Southern Virginia University announced this week that students can soon receive credit for religious and military service and caregiving.
For students who are full-time parents or returned missionaries, this means they are a few steps closer to graduation.
SVU President Aaron Hale told the Deseret News the program will enable students to “graduate sooner, spend less and just get on to the life that the Lord has prepared for them.”
In a press release, the university said the Credit for Recognized Experience, Service, or Training (Knight’s CREST) program will begin in the 2026-27 academic year. Eligible students can earn up to 24 credits for religious service — 12 credits for service and 12 credits for language — and up to 42 credits for military training and experience.
The credit applies to:
- Formal programs through church or religion
- Humanitarian work
- Military service
- Peace Corps
- AmeriCorps
- Informal experience as a primary parent or caregiver
Hale said this program allows the university to recognize the considerable work and effort that goes into missionary, military, family and other service. Southern Virginia University is a private institution of higher education aligned with The Church of Jesus Christ of Latter-day Saints, so many of its students are returned missionaries.
Hale said returned missionaries shouldn’t be treated like freshmen.
“Most colleges … treat them like 18-year-olds straight out of high school, even though they’ve had two years of working 60-hour workweeks and leading in districts and zones and teaching and having all these cultural experiences,” he said. “So we want to recognize them for that service and for the experience that they’ve gained through that.”
The response from students has been “fantastic,” according to Hale. One SVU student learned the program would allow him to graduate a whole year earlier than planned, so he’ll head to law school next year.
“For a returned missionary who served internationally or speaks a different language, those 24 credits represent essentially a year of their college wiped out,” Hale said. “So they can graduate in three years instead of four.”
Those who apply for credits as full-time parents or caregivers record their experience using the NACE Career Readiness Competencies,
“They can document in self-development, communication, critical thinking, understanding of cultures, professionalism, digital literacy, leadership, teamwork — all different areas that are already part of the accredited standards and that most colleges can and do recognize,” Hale said.
‘A moment of real reckoning’
SVU’s credit program comes during a transformative era for higher education. Several universities, including the University of Utah, have begun to offer similar service credits.
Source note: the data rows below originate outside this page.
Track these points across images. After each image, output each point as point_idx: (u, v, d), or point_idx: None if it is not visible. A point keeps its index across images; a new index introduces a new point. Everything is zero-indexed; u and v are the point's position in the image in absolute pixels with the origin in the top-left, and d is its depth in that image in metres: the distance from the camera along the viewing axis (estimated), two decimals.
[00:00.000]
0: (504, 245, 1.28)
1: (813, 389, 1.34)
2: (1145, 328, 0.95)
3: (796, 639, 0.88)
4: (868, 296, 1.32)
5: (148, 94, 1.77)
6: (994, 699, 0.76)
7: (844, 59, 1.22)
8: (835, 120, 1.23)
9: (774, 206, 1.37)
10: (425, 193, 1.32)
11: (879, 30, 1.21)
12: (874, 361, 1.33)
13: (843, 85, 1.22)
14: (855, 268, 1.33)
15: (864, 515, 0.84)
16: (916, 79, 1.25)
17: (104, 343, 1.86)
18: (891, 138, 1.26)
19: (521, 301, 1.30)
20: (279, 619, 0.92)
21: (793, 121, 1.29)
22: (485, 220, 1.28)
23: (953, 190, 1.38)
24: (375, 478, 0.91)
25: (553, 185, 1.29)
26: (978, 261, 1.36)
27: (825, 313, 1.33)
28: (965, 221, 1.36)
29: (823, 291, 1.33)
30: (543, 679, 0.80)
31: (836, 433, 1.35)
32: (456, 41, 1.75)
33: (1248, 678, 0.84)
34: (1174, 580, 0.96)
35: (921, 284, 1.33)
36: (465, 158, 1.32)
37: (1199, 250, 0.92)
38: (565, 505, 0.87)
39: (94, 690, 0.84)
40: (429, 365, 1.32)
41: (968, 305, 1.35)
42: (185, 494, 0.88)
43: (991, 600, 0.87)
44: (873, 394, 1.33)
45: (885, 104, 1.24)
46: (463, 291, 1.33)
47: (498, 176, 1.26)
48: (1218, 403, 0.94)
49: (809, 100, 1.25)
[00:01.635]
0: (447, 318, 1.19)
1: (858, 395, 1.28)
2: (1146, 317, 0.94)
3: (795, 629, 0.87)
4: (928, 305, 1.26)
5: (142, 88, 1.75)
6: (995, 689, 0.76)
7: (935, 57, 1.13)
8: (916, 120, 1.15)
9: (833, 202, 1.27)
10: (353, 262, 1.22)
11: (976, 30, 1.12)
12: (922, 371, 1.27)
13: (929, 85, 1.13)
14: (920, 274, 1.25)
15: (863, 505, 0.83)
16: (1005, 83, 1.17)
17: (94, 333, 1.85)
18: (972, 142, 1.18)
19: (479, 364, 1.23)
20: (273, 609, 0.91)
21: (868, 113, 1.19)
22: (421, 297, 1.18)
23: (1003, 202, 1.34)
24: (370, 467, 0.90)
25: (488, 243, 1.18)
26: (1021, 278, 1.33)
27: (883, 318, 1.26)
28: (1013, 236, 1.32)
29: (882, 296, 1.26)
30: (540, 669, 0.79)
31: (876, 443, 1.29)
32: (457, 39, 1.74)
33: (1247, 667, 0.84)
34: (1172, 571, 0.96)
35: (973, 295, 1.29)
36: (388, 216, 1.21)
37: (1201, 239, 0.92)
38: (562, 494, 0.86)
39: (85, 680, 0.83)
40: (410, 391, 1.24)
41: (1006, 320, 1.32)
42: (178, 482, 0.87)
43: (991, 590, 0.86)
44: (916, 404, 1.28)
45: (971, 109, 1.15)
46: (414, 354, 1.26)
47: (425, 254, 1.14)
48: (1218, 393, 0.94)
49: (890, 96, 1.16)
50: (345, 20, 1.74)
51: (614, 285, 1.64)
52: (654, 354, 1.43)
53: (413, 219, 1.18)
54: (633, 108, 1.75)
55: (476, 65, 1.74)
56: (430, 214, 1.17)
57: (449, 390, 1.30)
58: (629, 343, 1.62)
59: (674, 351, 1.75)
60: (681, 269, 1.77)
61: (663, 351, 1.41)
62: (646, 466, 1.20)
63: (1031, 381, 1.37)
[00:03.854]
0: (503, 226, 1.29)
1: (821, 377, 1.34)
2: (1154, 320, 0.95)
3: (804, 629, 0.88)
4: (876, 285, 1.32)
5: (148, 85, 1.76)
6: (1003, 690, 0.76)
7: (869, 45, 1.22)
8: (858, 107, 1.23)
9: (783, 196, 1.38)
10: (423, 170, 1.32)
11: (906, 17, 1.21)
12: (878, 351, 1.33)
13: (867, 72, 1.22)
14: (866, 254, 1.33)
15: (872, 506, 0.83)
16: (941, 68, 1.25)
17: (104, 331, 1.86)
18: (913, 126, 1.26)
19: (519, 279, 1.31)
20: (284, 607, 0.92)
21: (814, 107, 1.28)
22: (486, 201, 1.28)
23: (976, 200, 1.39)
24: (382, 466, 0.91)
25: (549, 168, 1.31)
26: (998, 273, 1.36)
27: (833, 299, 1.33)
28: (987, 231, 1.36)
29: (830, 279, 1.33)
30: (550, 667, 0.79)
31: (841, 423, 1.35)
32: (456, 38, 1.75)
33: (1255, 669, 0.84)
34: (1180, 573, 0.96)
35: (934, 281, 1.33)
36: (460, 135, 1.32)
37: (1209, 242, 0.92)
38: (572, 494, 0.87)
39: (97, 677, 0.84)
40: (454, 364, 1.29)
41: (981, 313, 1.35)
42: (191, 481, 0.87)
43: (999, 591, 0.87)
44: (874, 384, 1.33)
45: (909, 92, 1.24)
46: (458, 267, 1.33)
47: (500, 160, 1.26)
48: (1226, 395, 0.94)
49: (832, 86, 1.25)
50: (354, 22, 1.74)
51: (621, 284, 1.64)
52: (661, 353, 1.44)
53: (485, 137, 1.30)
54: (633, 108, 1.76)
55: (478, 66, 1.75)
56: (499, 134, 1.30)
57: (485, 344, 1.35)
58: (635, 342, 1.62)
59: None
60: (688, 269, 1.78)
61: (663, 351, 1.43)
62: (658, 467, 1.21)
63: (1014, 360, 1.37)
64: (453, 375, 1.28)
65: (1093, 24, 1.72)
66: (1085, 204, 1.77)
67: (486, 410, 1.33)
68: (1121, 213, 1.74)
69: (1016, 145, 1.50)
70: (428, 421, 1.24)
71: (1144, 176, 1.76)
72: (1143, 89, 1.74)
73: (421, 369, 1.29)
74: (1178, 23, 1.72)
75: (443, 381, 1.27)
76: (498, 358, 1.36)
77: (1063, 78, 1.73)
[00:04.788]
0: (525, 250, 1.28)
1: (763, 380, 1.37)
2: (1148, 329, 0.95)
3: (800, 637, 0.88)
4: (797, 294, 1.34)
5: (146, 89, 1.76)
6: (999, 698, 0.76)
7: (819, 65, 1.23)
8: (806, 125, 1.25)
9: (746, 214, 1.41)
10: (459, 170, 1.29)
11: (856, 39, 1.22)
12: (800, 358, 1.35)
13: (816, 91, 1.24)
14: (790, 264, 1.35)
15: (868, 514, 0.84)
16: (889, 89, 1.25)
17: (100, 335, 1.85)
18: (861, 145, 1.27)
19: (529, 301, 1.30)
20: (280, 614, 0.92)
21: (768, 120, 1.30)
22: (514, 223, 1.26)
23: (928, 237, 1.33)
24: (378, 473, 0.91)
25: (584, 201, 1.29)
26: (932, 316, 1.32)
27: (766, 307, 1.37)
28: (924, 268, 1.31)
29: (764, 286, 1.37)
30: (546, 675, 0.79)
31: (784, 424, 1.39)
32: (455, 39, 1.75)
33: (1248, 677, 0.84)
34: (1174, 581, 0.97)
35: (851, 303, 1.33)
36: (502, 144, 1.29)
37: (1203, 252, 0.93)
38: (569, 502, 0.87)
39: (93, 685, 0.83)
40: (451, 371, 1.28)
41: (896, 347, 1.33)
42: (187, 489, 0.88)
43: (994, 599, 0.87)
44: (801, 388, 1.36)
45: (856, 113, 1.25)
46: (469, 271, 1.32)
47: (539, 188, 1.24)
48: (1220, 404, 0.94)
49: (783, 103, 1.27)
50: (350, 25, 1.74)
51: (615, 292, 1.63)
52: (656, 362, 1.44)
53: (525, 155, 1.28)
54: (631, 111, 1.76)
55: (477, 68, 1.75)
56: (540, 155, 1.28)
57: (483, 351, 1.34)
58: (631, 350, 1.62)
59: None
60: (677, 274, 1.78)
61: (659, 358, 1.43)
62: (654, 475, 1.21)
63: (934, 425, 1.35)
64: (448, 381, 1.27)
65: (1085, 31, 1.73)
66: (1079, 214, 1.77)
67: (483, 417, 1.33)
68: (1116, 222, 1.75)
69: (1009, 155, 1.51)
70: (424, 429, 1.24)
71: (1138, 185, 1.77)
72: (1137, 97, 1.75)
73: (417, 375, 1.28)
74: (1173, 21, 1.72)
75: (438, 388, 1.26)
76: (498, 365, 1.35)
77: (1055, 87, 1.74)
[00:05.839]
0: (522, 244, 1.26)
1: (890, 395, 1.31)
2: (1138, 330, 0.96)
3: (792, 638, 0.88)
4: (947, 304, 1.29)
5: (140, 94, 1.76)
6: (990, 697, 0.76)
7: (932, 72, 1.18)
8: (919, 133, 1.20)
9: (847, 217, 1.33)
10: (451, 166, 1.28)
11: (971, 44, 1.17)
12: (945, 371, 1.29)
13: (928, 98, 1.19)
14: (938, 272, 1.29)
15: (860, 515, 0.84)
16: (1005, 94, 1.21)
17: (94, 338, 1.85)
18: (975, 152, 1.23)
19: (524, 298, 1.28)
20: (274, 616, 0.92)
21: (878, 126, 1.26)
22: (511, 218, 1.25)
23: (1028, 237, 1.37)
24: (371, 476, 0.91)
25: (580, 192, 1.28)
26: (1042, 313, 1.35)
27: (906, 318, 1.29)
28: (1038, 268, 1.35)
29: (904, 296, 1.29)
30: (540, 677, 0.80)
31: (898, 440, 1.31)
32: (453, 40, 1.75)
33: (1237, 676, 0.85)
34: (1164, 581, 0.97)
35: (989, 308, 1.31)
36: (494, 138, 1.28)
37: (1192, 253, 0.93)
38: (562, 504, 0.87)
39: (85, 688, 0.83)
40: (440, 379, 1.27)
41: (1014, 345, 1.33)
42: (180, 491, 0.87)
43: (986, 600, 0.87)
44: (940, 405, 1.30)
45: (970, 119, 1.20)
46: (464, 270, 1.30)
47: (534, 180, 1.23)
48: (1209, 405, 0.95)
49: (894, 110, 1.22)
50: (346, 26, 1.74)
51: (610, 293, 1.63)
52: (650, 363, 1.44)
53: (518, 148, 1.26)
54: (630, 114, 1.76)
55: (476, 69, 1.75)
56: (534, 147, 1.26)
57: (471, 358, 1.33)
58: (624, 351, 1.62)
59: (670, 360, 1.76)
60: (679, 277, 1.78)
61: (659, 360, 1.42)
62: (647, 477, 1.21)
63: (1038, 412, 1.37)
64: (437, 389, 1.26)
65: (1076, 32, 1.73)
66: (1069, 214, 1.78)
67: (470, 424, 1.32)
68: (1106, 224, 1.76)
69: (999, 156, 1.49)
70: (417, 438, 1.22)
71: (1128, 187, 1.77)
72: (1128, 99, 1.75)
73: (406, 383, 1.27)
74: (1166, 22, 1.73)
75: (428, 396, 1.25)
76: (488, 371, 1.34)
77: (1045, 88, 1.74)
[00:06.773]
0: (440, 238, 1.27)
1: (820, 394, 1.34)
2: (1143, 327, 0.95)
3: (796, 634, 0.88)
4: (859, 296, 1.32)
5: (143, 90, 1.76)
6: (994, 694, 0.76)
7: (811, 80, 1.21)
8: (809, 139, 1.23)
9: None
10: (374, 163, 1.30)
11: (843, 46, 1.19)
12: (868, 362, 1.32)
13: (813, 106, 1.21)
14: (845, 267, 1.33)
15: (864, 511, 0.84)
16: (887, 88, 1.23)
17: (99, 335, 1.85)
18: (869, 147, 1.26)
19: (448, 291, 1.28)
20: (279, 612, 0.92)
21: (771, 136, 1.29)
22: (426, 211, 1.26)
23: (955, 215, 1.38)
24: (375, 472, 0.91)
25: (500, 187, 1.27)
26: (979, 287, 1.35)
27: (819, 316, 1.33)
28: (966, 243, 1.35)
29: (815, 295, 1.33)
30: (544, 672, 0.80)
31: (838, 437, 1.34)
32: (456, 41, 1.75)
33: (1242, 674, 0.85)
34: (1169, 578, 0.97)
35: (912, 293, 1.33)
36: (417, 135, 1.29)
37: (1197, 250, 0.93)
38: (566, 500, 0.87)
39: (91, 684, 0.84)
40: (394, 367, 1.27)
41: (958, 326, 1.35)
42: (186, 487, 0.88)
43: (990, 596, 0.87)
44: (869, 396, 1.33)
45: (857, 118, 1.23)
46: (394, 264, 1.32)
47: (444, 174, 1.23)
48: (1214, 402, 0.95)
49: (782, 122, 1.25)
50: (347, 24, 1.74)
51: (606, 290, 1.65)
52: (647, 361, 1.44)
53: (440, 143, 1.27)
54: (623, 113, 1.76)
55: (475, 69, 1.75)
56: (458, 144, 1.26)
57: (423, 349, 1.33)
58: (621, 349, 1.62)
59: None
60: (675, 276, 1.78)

Others, including Weber State and Utah Valley University, have proposed accelerated, 3-year bachelor’s programs.
“Higher education is in a moment of real reckoning,” Hale said. “Costs, debt, time to degree are all weighing on families.”
At the same time, SVU emphasizes the teachings of the Church of Jesus Christ, which encourages education and preparation for the future.
“So what we’re really trying to do is to bring both of those aspects together to make it easier, not harder, for faithful young people to launch into a meaningful life and career,” Hale said.
He added that in the past few years of educational upheaval, the liberal arts have somewhat gone out of favor. But in the age of artificial intelligence, a liberal arts background adds value to personal and professional lives.
“We’re teaching students how to discern truth and how to ask the right questions and craft responses,” Hale said. “They can oversee AI and manage the results of AI without being automated away by it.”